Page, the former stalwart as a member of the historic Vikings "Purple People Eaters" defense, has created an equally impressive reputation off the gridiron as the long-time Minnesota Supreme Court Justice. 

Recognizing Page's career accomplishments and dedication to community service, the NFLPA renamed the APC Award, the highest honor that the players association can award a player, to the NFLPA Alan Page Community (APC) Award. 

"Alan Page has been a stalwart for the players union since his early days as an Executive Committee member as well as a pioneer for social justice during his distinguished 23-year tenure on the Minnesota Supreme Court,” NFLPA Executive Director DeMaurice Smith said in a press release. 

“To this day, Alan continues to serve as a strong ambassador for not only the game of football, but also of the values that we all should hold true – community service, leadership and philanthropy.”

In addition to serving on the Minnesota Supreme Court, Page started the Page Education Foundation, which provides financial assistants to students in exchange for volunteer service in the community.

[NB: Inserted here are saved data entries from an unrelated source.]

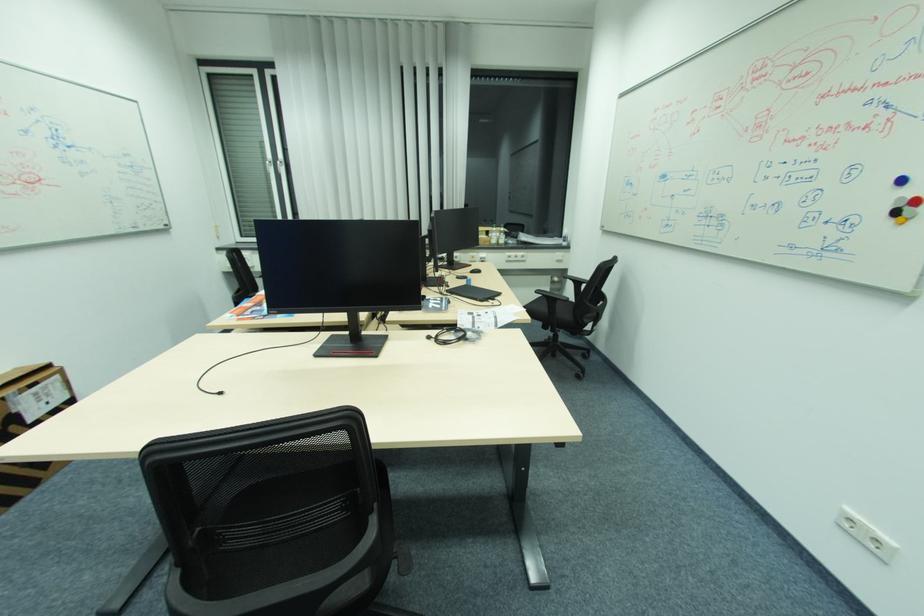
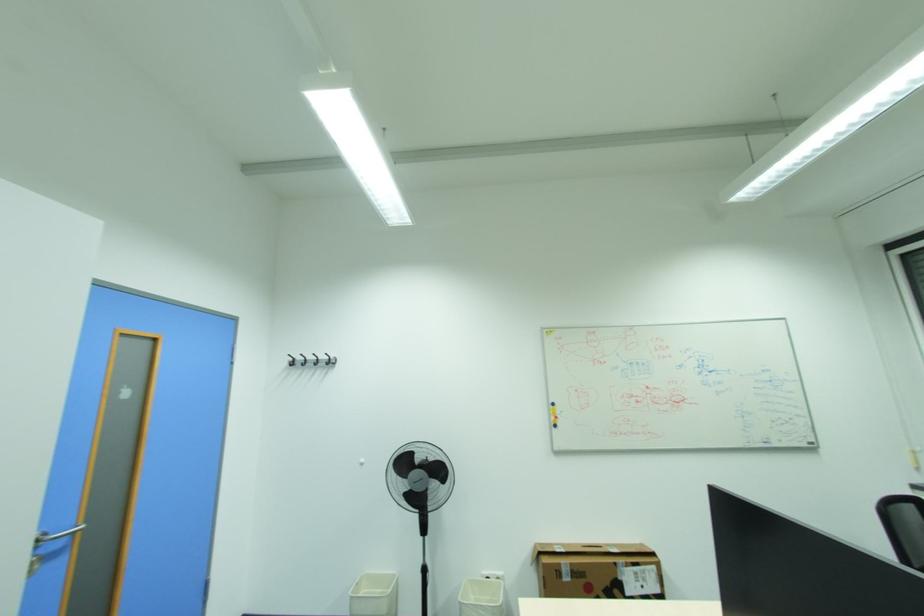
Question: Based on the continuous images, in which direction is the camera rotating? Reply with the corresponding letter.

Choices:
 (A) Left
 (B) Right
 (C) Up
 (D) Down

Answer: (A)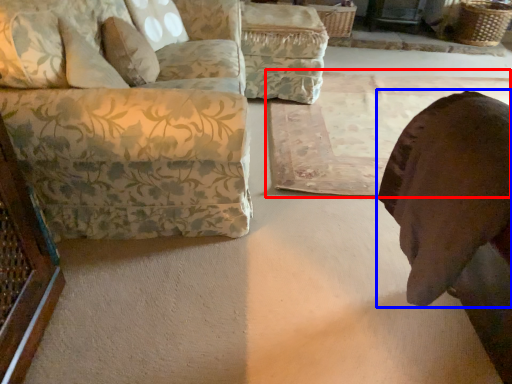
Question: Among these objects, which one is nearest to the camera, mat (highlighted by a red box) or animal (highlighted by a blue box)?

Choices:
 (A) mat
 (B) animal

Answer: (B)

He also co-authored multiple children's books with his daughter.  

“Every NFL player can look to Alan Page as an example on and off the field, which is why it makes perfect sense to have his name on the NFLPA’s highest honor," Smith added. 

Page played 11 seasons with the Vikings during his 15-year career and was named All-NFL six times, went to nine straight Pro Bowls and was named league MVP in 1971.